Optimizing Socket.IO for 100k Concurrent Users: A Survival Guide

Socket.IO is the "Hello World" of real-time web. It’s accessible, it has a great API, and it works perfectly... until it doesn't.

For Winkr, "doesn't" happened at exactly 12,500 Concurrent Users (CCU).
One Saturday night, our CPU usage spiked to 100%, latency jumped to 4 seconds, and our servers started playing "packet pinball," dropping connections randomly. We were victims of our own success.

We spent the next 72 hours rewriting our core infrastructure. Here is the technical post-mortem of how we scaled Node.js and Socket.IO to handle 100k+ users without melting.

1. The Redis Adapter Bottleneck (The Silent Killer)

Socket.IO allows you to scale horizontally by adding more servers. To make them talk to each other, you use the Redis Adapter. It uses Redis Pub/Sub to broadcast events.

The problem: By default, the adapter broadcasts too much.
If User A (on Server 1) sends a message to Room X, Redis publishes that message to Server 2, Server 3, ... Server 50.
Even if Server 50 has zero users in Room X, it still receives the packet, deserializes it, checks its list of sockets, and realizes "Oh, I don't need this."

The Fix: Sharded Redis & Custom Routing
We stopped using the default adapter. We implemented a custom Sharding Layer.
We hash the Room ID to a specific Redis Cluster.
ClusterID = hash(RoomID) % TotalClusters
Now, messages for "Room X" only go to the specific Redis nodes that care about "Room X." This reduced our internal Redis traffic by 94%.

2. Sticky Sessions & The Handshake Dance

Socket.IO is not just WebSockets. It starts with HTTP Long-Polling and upgrades to WebSockets. This requires the client to hit the exact same server for multiple requests in a row.

If you use a standard Round-Robin Load Balancer (like AWS ALB default), Request 1 goes to Server A, and Request 2 goes to Server B. Server B says: "Who are you? I don't know this Session ID." Connection drops.

The Fix: NGINX IP Hashing
We moved to NGINX with strict ip_hash balancing.
upstream socket_nodes { ip_hash; server node1:3000; server node2:3000; }
This ensures User A always talks to Server A. It sounds basic, but it is the #1 reason Socket.IO fails in production.

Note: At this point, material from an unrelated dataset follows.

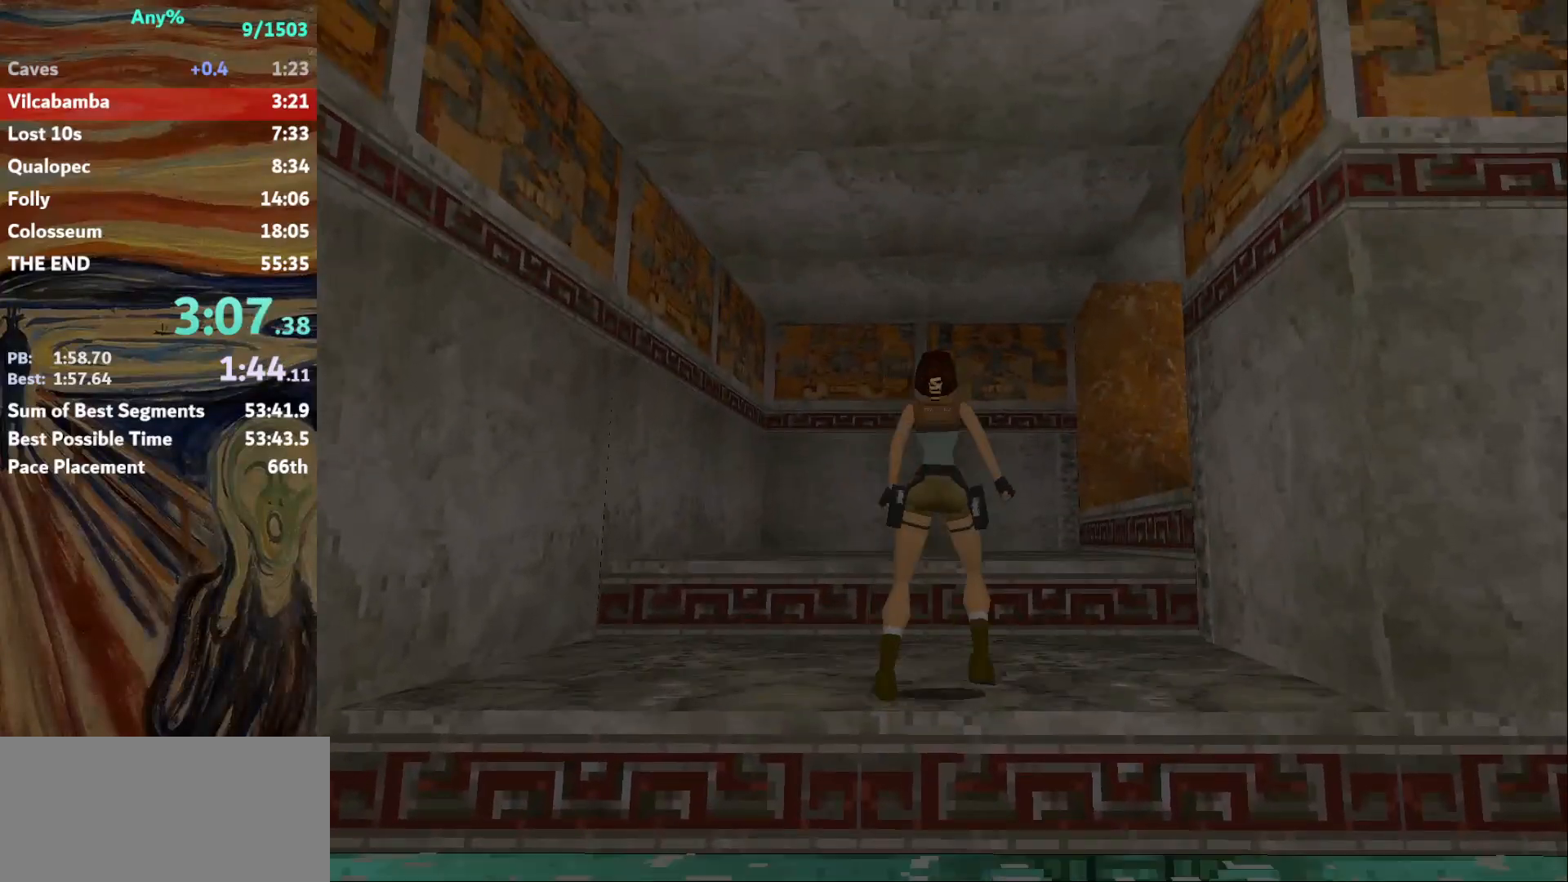
{"keys": ["jump", "right", "up"], "events": [[501, "jump", "down"]]}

3. Binary Packing (MsgPack > JSON)

JSON is expensive. It is text-based. It is verbose.
Sending {"type": "offer", "sdp": "..."} wastes bytes on quotes, brackets, and field names.

We switched our internal serialization protocol to MsgPack.
MsgPack is binary. It compresses integers, booleans, and strings into the smallest possible byte sequence.
Result:
• Bandwidth usage: -45%.
• CPU time spent parsing JSON: -60%.
When you are paying for data transfer (AWS Egress fees), this change literally saved us $3,000/month.

4. Tuning for Mobile Networks (The Heartbeat)

Users on 4G/5G in moving trains drop packets constantly. The default Socket.IO ping settings (Timeout: 5s) are too aggressive. They disconnect users who are just going through a tunnel.

The Fix: Relaxed Heartbeats
We changed our config:
pingInterval: 25000 (25s)
pingTimeout: 20000 (20s)
This makes the server more tolerant of temporary packet loss. It reduced "ghost disconnects" by 30%.

5. Linux Kernel Tuning (ulimit is a lie)

Out of the box, Linux allows a process to open 1,024 files. In Linux, a socket is a file.
So at User #1,025, your server crash loops with EMFILE: too many open files.

You run ulimit -n 65535. You think you are safe. You are not.
You also need to tune the Ephemeral Port Range and TCP Buffer Sizes.
We edited /etc/sysctl.conf:
net.ipv4.ip_local_port_range = 1024 65535
net.core.somaxconn = 65535 (Increase backlog)
Without these OS-level tweaks, your Node.js code doesn't matter. The kernel will kill you first.

Conclusion: Assume Infinite Scale

Optimization isn't something you do once. It is a continuous war against entropy.
Today, Winkr handles 100k+ concurrents with sub-100ms latency. But we know that at 1 million users, everything will break again. And we can't wait to fix it.